(Pictures with circuit source files)

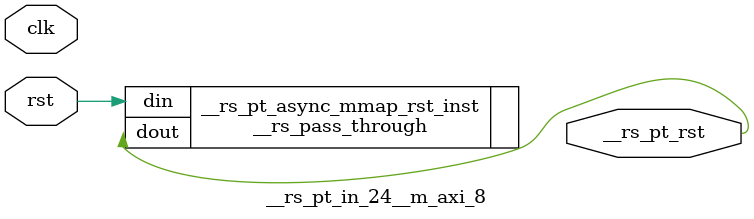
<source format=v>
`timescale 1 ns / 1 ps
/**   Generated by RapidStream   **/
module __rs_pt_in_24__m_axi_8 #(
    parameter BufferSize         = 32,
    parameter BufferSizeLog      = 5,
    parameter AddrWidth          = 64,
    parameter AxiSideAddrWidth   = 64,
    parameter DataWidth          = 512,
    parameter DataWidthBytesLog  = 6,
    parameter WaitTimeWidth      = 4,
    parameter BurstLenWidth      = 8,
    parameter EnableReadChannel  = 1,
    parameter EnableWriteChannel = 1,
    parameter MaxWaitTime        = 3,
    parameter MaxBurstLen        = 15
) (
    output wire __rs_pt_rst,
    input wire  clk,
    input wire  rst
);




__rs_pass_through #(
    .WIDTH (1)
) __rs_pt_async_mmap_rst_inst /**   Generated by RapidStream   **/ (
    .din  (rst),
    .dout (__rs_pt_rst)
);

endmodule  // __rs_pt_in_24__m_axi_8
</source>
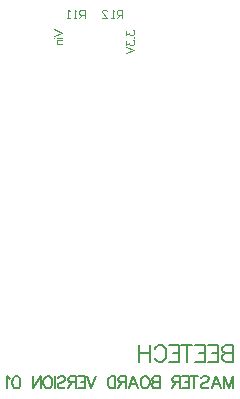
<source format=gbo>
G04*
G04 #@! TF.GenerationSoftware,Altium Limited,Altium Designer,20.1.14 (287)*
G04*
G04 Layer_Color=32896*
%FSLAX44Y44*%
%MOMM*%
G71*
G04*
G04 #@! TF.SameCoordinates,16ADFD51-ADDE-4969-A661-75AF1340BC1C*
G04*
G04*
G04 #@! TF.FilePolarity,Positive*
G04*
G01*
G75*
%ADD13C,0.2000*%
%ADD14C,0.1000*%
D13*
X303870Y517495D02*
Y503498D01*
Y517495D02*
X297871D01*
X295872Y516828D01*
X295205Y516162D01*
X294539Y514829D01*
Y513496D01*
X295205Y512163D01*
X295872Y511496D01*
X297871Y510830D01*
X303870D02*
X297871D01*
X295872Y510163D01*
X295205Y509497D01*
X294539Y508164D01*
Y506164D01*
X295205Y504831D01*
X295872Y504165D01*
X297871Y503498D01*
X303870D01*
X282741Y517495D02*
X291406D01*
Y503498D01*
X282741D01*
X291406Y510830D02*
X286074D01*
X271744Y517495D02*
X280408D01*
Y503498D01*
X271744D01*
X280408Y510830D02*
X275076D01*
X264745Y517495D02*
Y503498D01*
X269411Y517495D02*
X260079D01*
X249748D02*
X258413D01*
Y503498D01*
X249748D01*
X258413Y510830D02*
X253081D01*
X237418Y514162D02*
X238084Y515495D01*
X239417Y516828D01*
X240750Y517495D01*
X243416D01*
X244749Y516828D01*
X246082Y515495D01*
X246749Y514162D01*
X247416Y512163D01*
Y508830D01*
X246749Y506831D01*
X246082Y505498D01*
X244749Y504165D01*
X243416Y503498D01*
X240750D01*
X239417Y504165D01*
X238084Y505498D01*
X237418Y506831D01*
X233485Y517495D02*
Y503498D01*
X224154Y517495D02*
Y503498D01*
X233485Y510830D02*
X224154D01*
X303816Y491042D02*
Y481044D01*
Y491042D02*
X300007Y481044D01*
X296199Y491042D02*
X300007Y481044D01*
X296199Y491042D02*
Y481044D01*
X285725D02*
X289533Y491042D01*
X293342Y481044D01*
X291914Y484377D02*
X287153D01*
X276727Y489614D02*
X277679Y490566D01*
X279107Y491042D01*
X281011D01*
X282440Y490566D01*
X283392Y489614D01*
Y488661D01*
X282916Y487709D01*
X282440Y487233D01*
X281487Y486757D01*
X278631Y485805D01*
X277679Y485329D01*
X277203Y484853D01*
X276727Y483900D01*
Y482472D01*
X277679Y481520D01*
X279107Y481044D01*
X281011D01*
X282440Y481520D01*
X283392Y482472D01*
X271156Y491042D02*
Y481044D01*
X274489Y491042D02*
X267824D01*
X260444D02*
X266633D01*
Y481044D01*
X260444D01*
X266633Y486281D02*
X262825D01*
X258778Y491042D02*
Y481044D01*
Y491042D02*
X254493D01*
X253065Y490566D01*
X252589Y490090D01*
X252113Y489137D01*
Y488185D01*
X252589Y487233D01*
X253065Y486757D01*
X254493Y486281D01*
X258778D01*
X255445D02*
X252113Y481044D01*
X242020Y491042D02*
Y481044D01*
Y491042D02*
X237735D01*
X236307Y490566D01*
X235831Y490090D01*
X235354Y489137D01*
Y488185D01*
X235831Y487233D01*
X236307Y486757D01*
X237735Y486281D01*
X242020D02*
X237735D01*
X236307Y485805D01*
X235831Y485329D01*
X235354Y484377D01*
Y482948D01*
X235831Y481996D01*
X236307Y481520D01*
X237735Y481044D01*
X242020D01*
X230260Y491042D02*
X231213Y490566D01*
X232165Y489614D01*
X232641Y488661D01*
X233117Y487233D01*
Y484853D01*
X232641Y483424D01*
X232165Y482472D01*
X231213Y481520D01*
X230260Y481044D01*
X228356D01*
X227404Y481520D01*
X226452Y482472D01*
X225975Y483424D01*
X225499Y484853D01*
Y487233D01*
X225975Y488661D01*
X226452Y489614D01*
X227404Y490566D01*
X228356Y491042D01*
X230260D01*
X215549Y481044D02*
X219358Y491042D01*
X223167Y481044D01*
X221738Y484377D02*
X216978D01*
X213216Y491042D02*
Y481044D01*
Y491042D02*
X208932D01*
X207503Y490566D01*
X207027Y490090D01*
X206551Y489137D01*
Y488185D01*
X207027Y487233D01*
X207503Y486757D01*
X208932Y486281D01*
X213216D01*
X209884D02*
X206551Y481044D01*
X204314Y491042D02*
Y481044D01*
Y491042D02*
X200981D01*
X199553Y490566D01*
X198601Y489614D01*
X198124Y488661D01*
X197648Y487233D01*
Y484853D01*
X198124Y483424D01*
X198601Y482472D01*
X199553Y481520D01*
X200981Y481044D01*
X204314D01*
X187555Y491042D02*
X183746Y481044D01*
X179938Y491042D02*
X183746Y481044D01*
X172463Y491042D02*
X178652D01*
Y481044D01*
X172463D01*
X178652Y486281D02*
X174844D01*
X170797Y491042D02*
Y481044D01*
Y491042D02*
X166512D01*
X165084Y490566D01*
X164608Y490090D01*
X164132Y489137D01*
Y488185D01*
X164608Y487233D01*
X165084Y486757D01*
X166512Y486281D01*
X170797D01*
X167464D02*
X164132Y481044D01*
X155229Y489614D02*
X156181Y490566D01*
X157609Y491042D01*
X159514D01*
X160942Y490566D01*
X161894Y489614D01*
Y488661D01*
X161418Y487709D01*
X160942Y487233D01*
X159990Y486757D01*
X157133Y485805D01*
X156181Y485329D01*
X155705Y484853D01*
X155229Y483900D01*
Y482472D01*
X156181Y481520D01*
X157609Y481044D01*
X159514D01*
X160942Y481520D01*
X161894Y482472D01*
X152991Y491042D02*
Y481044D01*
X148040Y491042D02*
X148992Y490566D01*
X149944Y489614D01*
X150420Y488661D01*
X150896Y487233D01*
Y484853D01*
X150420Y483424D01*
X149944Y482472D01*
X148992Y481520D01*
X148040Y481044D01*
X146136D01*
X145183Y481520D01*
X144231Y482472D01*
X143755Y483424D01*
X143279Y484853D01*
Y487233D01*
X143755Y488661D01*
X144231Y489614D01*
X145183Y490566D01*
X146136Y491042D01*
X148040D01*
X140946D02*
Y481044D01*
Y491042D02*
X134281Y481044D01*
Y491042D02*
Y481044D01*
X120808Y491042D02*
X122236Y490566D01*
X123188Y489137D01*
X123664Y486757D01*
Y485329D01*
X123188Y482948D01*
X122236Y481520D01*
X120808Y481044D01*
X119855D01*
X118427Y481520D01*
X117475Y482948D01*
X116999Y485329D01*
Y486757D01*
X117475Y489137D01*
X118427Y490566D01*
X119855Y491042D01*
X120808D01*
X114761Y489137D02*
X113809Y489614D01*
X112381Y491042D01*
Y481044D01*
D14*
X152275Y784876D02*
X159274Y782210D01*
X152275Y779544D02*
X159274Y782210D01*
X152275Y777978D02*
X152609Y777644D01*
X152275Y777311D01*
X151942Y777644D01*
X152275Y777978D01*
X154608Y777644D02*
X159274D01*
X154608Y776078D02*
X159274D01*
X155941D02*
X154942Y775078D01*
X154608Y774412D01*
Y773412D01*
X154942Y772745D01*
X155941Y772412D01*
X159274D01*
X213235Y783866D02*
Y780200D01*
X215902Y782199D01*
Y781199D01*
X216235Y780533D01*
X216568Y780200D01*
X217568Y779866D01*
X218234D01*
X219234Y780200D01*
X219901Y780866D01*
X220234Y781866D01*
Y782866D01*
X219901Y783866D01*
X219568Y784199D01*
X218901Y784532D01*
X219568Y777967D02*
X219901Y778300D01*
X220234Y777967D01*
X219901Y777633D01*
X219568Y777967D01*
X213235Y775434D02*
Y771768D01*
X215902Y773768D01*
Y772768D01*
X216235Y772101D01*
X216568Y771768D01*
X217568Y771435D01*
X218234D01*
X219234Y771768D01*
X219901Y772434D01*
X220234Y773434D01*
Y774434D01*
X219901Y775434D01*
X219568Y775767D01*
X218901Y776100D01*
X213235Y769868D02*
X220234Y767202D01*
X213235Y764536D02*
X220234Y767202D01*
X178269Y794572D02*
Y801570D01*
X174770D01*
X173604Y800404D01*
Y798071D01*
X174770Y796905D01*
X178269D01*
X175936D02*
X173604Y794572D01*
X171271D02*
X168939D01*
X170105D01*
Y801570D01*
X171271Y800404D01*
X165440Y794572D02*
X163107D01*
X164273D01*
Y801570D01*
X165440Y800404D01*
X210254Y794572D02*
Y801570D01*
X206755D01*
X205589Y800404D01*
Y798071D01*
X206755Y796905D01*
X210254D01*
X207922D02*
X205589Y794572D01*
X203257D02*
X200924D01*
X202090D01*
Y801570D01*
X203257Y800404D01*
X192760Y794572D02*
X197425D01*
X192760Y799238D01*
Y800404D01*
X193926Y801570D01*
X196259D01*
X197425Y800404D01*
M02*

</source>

Instructions for the task: Leaving out the pictures, print each line of the records above from the first up to and including the one that contains "X224154D01*", exactly as written.

Answer area:
<source format=v>
`timescale 1 ns / 1 ps
/**   Generated by RapidStream   **/
module __rs_pt_in_24__m_axi_8 #(
    parameter BufferSize         = 32,
    parameter BufferSizeLog      = 5,
    parameter AddrWidth          = 64,
    parameter AxiSideAddrWidth   = 64,
    parameter DataWidth          = 512,
    parameter DataWidthBytesLog  = 6,
    parameter WaitTimeWidth      = 4,
    parameter BurstLenWidth      = 8,
    parameter EnableReadChannel  = 1,
    parameter EnableWriteChannel = 1,
    parameter MaxWaitTime        = 3,
    parameter MaxBurstLen        = 15
) (
    output wire __rs_pt_rst,
    input wire  clk,
    input wire  rst
);




__rs_pass_through #(
    .WIDTH (1)
) __rs_pt_async_mmap_rst_inst /**   Generated by RapidStream   **/ (
    .din  (rst),
    .dout (__rs_pt_rst)
);

endmodule  // __rs_pt_in_24__m_axi_8
</source>
<source format=gbo>
G04*
G04 #@! TF.GenerationSoftware,Altium Limited,Altium Designer,20.1.14 (287)*
G04*
G04 Layer_Color=32896*
%FSLAX44Y44*%
%MOMM*%
G71*
G04*
G04 #@! TF.SameCoordinates,16ADFD51-ADDE-4969-A661-75AF1340BC1C*
G04*
G04*
G04 #@! TF.FilePolarity,Positive*
G04*
G01*
G75*
%ADD13C,0.2000*%
%ADD14C,0.1000*%
D13*
X303870Y517495D02*
Y503498D01*
Y517495D02*
X297871D01*
X295872Y516828D01*
X295205Y516162D01*
X294539Y514829D01*
Y513496D01*
X295205Y512163D01*
X295872Y511496D01*
X297871Y510830D01*
X303870D02*
X297871D01*
X295872Y510163D01*
X295205Y509497D01*
X294539Y508164D01*
Y506164D01*
X295205Y504831D01*
X295872Y504165D01*
X297871Y503498D01*
X303870D01*
X282741Y517495D02*
X291406D01*
Y503498D01*
X282741D01*
X291406Y510830D02*
X286074D01*
X271744Y517495D02*
X280408D01*
Y503498D01*
X271744D01*
X280408Y510830D02*
X275076D01*
X264745Y517495D02*
Y503498D01*
X269411Y517495D02*
X260079D01*
X249748D02*
X258413D01*
Y503498D01*
X249748D01*
X258413Y510830D02*
X253081D01*
X237418Y514162D02*
X238084Y515495D01*
X239417Y516828D01*
X240750Y517495D01*
X243416D01*
X244749Y516828D01*
X246082Y515495D01*
X246749Y514162D01*
X247416Y512163D01*
Y508830D01*
X246749Y506831D01*
X246082Y505498D01*
X244749Y504165D01*
X243416Y503498D01*
X240750D01*
X239417Y504165D01*
X238084Y505498D01*
X237418Y506831D01*
X233485Y517495D02*
Y503498D01*
X224154Y517495D02*
Y503498D01*
X233485Y510830D02*
X224154D01*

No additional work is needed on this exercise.